Further, the user can now be informed that a safe copy of the file is available in the safe area 52, and that, although the potentially unsafe data, such as certain tags, scripts, programs or references to other websites, have been removed, the text, and any normal formatting, are retained, so that the contents of the page can be read, albeit perhaps not quite as the web page designer originally intended.
Figures 1-3 relate to an embodiment of the present invention, in which the file processing program 48 runs on a client computer 10, and modifies files stored in a quarantine area of the disk 14 of the computer.
In an alternative embodiment of the invention, a web page processing program runs on a web server, through which multiple client computers can access the internet.
Figure 4 is a block schematic diagram of a computer system operating in accordance with this alternative embodiment of the invention. Specifically, Figure 4 shows a computer 110, having a CPU 112 and a disk 114, and acting as a web proxy server in a manner which is generally conventional, as will be well known to the person skilled in the art. The web proxy server 110 has a connection over the internet 20 to a first web server computer 30. As is well known, information can be stored on the web server 30 in the form of web pages, and the users of other internet-connected computers can access these web pages, and download the stored information for viewing on their computers. The web proxy server 110 can also access a second web server computer 32, which contains a threat database 34, as described with reference to Figure 1.
As is well known to the person skilled in the art, users of client computers can connect to the internet 20 through the web proxy server 110, and the web proxy server 110 collects web pages and other data for clients, using HTTP. Again, in a generally conventional way, the web proxy server 110 may pre-process the data which it collects, and may keep a local copy for reasons of efficiency. Figure 4 shows two such client computers 120, 122, although it will be appreciated that any number of such client computers may be connected in this way.

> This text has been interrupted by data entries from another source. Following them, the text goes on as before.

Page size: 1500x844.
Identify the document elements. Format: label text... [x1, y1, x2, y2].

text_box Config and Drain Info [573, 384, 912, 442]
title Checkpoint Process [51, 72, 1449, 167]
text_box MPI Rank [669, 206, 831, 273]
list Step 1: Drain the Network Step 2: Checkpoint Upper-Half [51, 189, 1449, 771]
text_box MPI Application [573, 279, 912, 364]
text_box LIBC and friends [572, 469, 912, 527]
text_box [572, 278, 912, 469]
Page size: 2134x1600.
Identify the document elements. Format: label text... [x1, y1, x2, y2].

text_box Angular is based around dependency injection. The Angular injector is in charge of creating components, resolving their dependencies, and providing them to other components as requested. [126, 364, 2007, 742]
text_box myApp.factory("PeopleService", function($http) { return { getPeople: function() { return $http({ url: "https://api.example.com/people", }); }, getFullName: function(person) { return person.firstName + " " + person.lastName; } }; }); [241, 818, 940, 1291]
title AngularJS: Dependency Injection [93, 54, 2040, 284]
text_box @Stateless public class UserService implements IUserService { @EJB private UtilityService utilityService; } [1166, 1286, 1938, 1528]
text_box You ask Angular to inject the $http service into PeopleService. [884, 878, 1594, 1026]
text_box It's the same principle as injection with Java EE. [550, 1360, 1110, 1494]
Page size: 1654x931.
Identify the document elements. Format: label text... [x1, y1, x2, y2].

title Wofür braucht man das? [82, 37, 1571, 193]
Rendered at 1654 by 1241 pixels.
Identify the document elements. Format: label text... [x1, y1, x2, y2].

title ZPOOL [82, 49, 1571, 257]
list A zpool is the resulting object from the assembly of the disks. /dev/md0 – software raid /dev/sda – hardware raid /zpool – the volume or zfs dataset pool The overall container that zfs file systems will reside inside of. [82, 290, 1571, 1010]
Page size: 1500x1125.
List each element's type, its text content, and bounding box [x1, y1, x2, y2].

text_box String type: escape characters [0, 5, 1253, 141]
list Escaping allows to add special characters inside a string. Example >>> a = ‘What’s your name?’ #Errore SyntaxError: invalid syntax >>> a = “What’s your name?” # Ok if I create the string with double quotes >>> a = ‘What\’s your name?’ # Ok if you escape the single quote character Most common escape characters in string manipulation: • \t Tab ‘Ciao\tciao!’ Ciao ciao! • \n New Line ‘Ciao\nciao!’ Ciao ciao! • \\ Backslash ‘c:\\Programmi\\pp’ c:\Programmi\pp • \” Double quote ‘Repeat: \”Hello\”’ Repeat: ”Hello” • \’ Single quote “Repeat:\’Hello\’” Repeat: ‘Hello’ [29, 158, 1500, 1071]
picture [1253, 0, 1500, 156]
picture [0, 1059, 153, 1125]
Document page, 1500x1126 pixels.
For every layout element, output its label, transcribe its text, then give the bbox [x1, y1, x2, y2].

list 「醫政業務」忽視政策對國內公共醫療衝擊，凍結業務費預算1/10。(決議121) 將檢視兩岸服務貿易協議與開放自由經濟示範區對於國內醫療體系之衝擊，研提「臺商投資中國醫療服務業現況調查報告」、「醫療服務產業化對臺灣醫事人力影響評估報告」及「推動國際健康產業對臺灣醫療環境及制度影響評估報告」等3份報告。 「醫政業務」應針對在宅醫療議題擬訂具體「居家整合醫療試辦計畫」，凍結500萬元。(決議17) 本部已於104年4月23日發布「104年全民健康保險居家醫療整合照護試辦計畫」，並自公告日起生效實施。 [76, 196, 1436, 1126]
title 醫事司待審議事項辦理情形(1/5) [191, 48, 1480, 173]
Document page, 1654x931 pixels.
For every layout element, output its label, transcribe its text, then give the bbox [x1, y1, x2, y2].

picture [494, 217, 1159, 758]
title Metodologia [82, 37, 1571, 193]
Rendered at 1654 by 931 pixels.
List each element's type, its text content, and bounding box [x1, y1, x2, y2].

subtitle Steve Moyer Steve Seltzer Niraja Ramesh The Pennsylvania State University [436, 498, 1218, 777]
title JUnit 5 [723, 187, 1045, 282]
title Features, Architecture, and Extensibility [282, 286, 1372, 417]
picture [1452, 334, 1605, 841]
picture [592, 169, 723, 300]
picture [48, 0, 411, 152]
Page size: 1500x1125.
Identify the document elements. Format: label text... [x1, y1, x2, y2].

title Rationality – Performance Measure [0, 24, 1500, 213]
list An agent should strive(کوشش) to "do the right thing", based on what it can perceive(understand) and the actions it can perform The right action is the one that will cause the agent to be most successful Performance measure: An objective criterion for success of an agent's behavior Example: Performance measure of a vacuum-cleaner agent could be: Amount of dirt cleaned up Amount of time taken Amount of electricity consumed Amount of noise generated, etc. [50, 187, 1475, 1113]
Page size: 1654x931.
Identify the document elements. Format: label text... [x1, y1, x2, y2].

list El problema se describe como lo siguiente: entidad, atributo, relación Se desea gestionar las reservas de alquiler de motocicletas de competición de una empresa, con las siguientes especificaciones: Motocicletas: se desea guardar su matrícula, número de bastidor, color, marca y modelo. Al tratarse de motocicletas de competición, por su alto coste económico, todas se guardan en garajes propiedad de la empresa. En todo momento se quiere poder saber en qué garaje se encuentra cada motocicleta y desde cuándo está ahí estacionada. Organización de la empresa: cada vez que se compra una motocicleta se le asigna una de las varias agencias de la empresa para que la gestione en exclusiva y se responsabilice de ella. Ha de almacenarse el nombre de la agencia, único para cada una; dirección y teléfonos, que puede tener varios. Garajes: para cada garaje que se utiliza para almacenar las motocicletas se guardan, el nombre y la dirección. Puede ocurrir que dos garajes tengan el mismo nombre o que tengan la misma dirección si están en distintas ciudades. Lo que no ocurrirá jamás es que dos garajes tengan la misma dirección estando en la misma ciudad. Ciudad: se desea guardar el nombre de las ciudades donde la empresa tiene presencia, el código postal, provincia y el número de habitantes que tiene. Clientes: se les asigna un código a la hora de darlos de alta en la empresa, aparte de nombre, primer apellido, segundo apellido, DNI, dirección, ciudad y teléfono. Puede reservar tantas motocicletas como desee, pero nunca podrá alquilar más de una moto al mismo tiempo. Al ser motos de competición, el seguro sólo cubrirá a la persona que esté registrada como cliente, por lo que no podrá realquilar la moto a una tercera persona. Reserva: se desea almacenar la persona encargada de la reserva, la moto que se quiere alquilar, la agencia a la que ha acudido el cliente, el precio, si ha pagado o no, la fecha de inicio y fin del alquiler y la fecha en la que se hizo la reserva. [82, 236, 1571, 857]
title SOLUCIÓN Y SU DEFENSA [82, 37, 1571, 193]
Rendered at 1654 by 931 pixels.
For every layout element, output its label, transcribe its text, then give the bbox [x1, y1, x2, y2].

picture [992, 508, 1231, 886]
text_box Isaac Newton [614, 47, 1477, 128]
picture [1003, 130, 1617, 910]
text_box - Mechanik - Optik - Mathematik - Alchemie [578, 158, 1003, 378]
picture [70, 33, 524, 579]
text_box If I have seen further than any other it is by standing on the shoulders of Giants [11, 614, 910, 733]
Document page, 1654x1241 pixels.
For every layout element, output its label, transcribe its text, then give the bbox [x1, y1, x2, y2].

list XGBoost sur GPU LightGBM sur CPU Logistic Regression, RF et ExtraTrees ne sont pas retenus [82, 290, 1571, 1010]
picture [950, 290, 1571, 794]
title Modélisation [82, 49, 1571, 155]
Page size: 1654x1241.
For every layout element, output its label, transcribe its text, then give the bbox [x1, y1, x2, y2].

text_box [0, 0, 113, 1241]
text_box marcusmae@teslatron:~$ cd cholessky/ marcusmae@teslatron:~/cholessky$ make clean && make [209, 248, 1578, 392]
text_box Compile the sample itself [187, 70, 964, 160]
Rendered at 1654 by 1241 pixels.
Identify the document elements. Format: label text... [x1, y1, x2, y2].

In this second embodiment of the invention, the file processing program runs on the web proxy server 110, but otherwise operates generally in accordance with Figure 2 and the associated description. Thus, when a web page is identified by the proxy software as potentially unsafe, and is moved to a quarantine area of the disk 114, a web page is presented to the client computer, identifying the problem and informing the user. If the program is able to remove the potentially unsafe data, the web page presented to the client computer can also contain a hypertext link to the safe version of the file.
In a further, related, embodiment of the invention, the web proxy software itself can advantageously perform many of the steps of the process shown in Figure 2. For example, the web proxy software can identify potentially dangerous web pages or other files, then modify those pages if possible using the relevant database file.
There is therefore described a system which allows a user to have access to a potentially dangerous file, after the potentially dangerous part of the file contents has been removed.